• PASSAGE TO READ:
--- START ---

It's almost impossible to talk about this film in any detail without entering slight spoiler territory, so those of a sensitive nature in that regard may wish to come back later before reading on.

If the thriller style camerawork from Emiliano Villanueva and adrenaline-driven music from Lalo Schiffrin (Rush Hour, Mission Impossible), clues us in to the playful nature of the film, the full extent is revealed at the halfway mark, when we are introduced to the actors - Mónica Del Carmen and Raúl Briones - who have been playing Teresa and Montoya through the first portion of the film. This isn't simple re-enactment - or even doubling, as in Clio Barnard's The Arbor - but a multifaceted consideration of what makes a police officer in Mexico tick. Del Carmen and Briones both underwent 100 days of police training, their thoughts captured on mobile phones, as the fourth wall tumbles.

--- END ---

Extend the film review about the Mexican police film, beginning directly after its last sentence. The lines that come next have no connection to the film review.

(Coordinates of limb landmarks)
--- START ---

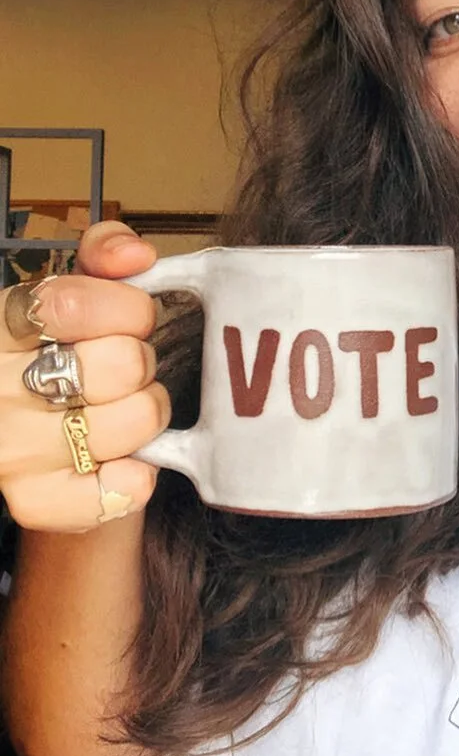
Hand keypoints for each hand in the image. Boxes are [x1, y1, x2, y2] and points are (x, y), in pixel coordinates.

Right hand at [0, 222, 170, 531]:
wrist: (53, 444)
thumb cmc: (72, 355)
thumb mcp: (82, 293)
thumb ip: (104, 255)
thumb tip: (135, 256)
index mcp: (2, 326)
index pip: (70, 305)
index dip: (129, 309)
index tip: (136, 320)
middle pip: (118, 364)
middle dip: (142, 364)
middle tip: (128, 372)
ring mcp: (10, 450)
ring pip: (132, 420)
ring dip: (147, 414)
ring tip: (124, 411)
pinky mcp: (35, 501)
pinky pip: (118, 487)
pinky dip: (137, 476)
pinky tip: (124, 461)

--- END ---
--- START ---

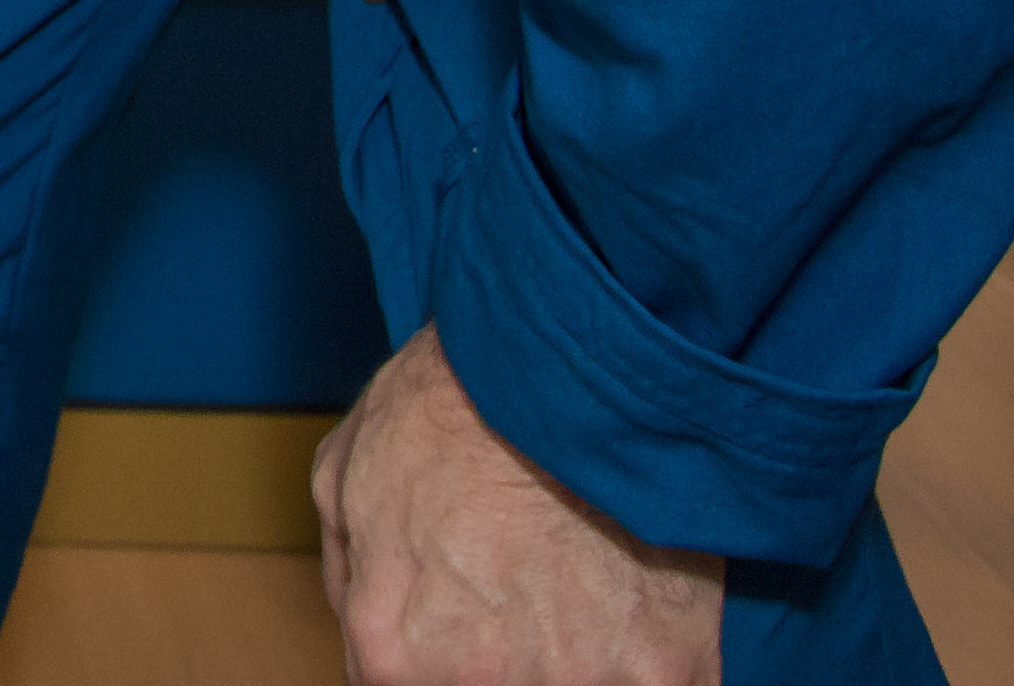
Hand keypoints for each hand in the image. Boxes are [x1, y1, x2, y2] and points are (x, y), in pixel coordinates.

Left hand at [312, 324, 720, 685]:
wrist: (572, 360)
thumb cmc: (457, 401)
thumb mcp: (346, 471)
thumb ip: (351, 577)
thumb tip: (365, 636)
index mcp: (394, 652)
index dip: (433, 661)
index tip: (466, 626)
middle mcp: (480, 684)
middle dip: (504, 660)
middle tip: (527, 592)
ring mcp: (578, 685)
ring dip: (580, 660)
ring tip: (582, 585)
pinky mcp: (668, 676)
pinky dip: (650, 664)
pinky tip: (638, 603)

--- END ---

• RESULT:
The actors begin to see the parallels between acting and policing - the way that a role is adopted in each case - while at the same time the testimony from Teresa and Montoya begins to reveal layers of a different kind, those of corruption that lace their invisible way through the force. Eventually we'll meet the real Teresa and Montoya in person, adding in yet another layer of experience.

For all its intricacy and cleverness, this is a film that never loses its central focus. Ruizpalacios' approach acts almost like a kaleidoscope, the ideas and aspects twisting this way and that as he shows them in different lights - semi-fictional, confessional, imagined - each time forming a different impression. When the officers do their training, they are required to jump off a high diving board into a swimming pool, even if they can't swim, Ruizpalacios also invites us to take the plunge.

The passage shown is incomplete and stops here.